While the incident occurred in England, it could just as easily happen here as prosecutors and police are under enormous pressure to take a woman at her word when she cries rape.

New York Post:

“I can’t explain the mental torture of the past two years. … I feel betrayed by the system which I had believed would do the right thing, the system I want to work in.”

The life-changing discovery was made at the 11th hour when a new prosecutor, Jerry Hayes, took over the case one day before the trial began and ordered police to hand over records — including a computer disk that contained 40,000 messages.

Mr Allan’s lawyers had already sought access to the accusers’s telephone records and messages but their requests were denied on the basis there was nothing of interest in them.

Upon discovering the messages, Mr Hayes said he would offer no evidence in court and would like to “apologise” to Mr Allan.

“There was a terrible failure in disclosure which was inexcusable,” he said. “There could have been a serious miscarriage of justice, which could have led to a very significant period of imprisonment and life on the sex offenders register. It appears the officer in the case has not reviewed the disk, which is quite appalling.”

Speaking later, he said detectives had previously told him the sexual messages were “too personal” to share.

“The defence quickly saw the information blew the prosecution out of the water. If they had not been seen this boy faced 12 years in prison and on the sex offenders’ register for life with little chance of appeal. This was a massive miscarriage of justice, which thank heavens was avoided,” he told the BBC.

Judge Peter Gower said Mr Allan was not guilty on all charges.

“There is something that has gone wrong and it is a matter that the Crown Prosecution Service (CPS) in my judgment should be considering at the very highest level,” he said.
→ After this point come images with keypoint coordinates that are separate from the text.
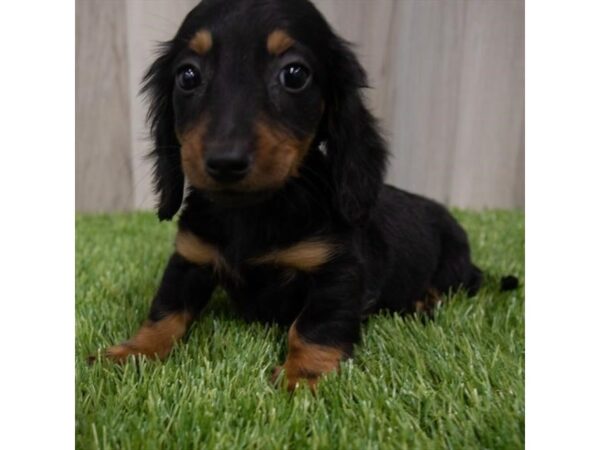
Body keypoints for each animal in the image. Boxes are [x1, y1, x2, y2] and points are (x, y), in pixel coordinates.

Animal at [96, 0, 492, 390]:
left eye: (295, 75)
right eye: (187, 76)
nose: (225, 161)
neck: (252, 213)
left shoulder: (337, 269)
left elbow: (313, 325)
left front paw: (301, 376)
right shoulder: (190, 256)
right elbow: (166, 309)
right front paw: (133, 351)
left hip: (455, 266)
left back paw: (425, 301)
“Mr Allan leaves the courtroom an innocent man without a stain on his character.”

Mr Allan’s defence lawyer Julia Smart said she also received details about the text messages the night before she was due to cross examine the accuser, and when she told the court of her findings the trial was scrapped.

Mr Allan’s mum, Lorraine Allan, 46, said the “current climate” means that many people are treated as “guilty until you can prove you’re innocent.”
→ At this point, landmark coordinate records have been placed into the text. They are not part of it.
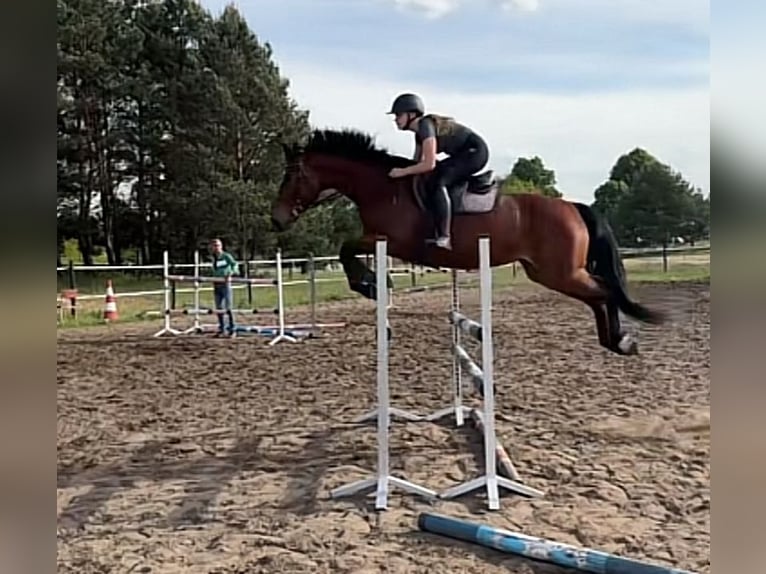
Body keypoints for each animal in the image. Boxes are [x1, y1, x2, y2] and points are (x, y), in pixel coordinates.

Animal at [271, 128, 665, 355]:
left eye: (292, 175)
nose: (276, 218)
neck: (382, 187)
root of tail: (572, 206)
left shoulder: (390, 242)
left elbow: (347, 249)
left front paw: (369, 284)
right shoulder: (384, 243)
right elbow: (347, 250)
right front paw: (371, 285)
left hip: (560, 272)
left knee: (604, 291)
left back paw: (621, 341)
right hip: (548, 273)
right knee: (599, 295)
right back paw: (615, 342)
We want our prosecutors  to be bulldogs because oftentimes, persistence is the only way to bring the guilty to justice. But this is a case where the original prosecutor wanted to win so badly that he deliberately withheld evidence that would have exonerated Mr. Allan almost immediately. Perhaps he even felt that a high profile rape case successfully prosecuted would benefit his career.

Meanwhile, Mr. Allan suffered not only from the vindictiveness of a spurned woman, but a system that's rigged in favor of the accuser in rape cases. Certainly, there was a time when the opposite was true. How a woman dressed, her previous sexual history, and the most personal details of her relationships were fair game for defense attorneys. In "He said, she said" situations, it was easier to believe a man's story about the woman's willingness to have sex.
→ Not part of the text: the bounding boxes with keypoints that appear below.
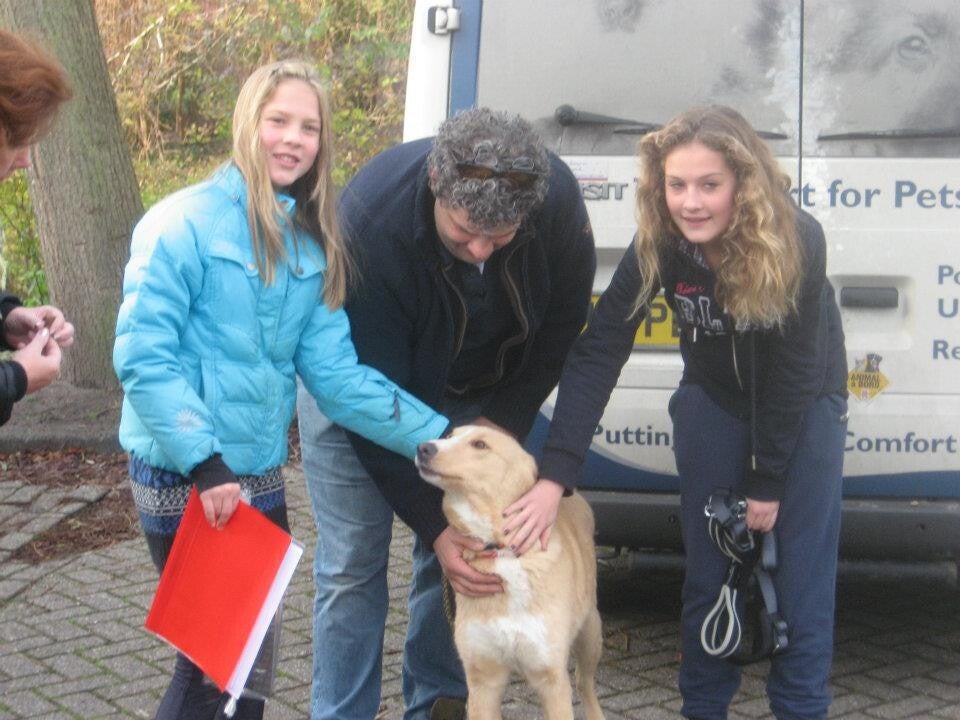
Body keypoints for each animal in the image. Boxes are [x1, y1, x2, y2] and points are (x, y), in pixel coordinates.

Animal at [416, 426, 604, 720]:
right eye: (449, 436)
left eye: (480, 445)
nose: (423, 447)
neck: (500, 550)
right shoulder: (483, 680)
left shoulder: (551, 678)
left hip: (590, 632)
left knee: (584, 682)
Now the pendulum has swung and the rights of the accused are being slighted in favor of the politically correct notion that women never make false rape charges and should always be believed. I appreciate the wrenching nature of sexual assault and what it does to a woman physically and psychologically. But we shouldn't abandon our cherished rights - including suspects in rape cases being innocent until found guilty - because the crime committed is so horrible.

Women are capable of lying in order to send someone who hurt them emotionally to jail. Mr. Allan's story is a cautionary tale that a more balanced approach to rape cases must be taken even if that means some discomfort and angst for the victim. Sending someone to jail should never be easy regardless of the crime and treating rape victims differently skews the process and damages the legal rights of the accused.